TOKYO -- Japan promises to create a productivity revolution by cutting taxes on businesses that increase pay and invest in technologies, but the country remains reluctant to go deeper with deregulation that could help unleash innovation.
The cabinet signed off Friday on a new economic package that touts the twin goals of boosting productivity and developing human capital. The document also includes telecommunications-sector deregulation to change how spectrum is allocated, as well as free early childhood education for all income levels. But overall, the measures seem focused more on wealth redistribution and lack punch in lifting the potential growth rate.
"We will employ all policy tools, including the tax system, the budget and regulatory reform, so that our country leads in the productivity revolution," Prime Minister Shinzo Abe said at a government-ruling coalition policy consultation.
To help lift productivity, the effective corporate tax rate would plunge to 25% for companies that raise pay by 3% or more. Those that also invest in the latest technologies, such as the so-called internet of things, would get an even lower 20%. The aim is to fuel a virtuous economic cycle by strengthening the competitiveness of enterprises that actively spend their earnings.

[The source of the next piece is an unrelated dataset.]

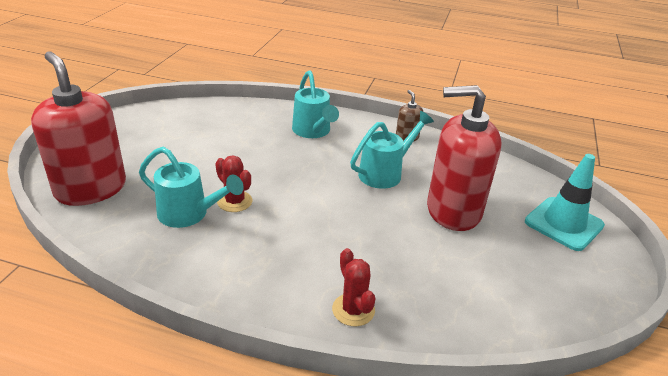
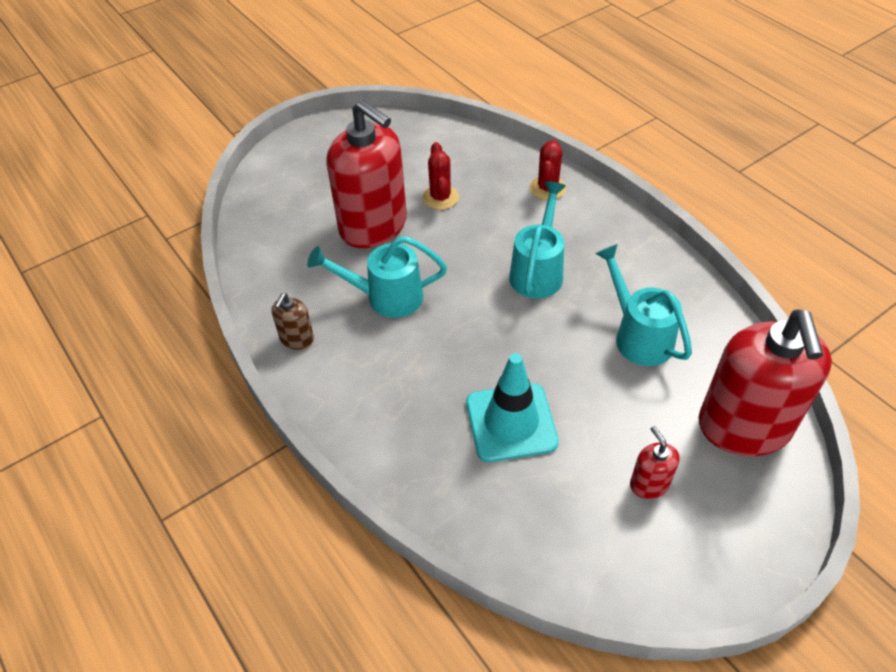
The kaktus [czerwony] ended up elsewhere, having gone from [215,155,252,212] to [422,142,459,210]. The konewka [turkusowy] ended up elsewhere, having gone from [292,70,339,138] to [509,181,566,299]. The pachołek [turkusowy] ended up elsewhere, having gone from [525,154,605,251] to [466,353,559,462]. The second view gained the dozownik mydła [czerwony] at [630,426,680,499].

The package also takes a knife to a rock bed of telecom regulations. Price competition would be introduced in spectrum allocation. By revamping the existing process of having the Ministry of Internal Affairs and Communications review business plans and award licenses, the government aims to boost transparency.
By smoothing the way for market newcomers, the government seeks to help lower service charges and facilitate the development of new technologies to work with 5G ultrahigh-speed data service.
Some proposals have drawn mixed reaction. The government seeks to increase subsidies to the manufacturing, commerce and service sectors as a way of encouraging investment by small and midsize businesses. But amid broad pessimism over the economic outlook, what is needed more would seem to be steps to make Japan more business-friendly via deregulation. Listed companies here expect annual real economic growth of just 1% over the next five years, according to the Cabinet Office.
For development of human capital, the package includes plans to make early childhood education free. "Abenomics' focus is shifting more toward wealth redistribution," Dai-ichi Life Research Institute economist Takuya Hoshino pointed out. This contrasts sharply with the three arrows of monetary easing, fiscal spending and growth strategy touted under Abenomics when Abe began his second stint as prime minister in 2012.
Past Abenomics policies appear to be producing results as deflationary pressure eases. But as the country moves toward six straight years of growth -- nearly double the average streak seen in postwar Japan -- its core economic strength will not improve without accelerated efforts to reform regulations.